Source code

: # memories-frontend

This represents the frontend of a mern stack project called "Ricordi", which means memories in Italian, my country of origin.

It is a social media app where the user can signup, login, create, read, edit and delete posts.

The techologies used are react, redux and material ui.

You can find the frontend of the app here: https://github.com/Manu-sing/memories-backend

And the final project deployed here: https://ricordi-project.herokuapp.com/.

+ + +

JOB ITEM >> Retype all of the data word for word.

WRITTEN RESPONSE >>
Source code

: # memories-frontend

This represents the frontend of a mern stack project called "Ricordi", which means memories in Italian, my country of origin.

It is a social media app where the user can signup, login, create, read, edit and delete posts.

The techologies used are react, redux and material ui.

You can find the frontend of the app here: https://github.com/Manu-sing/memories-backend

And the final project deployed here: https://ricordi-project.herokuapp.com/.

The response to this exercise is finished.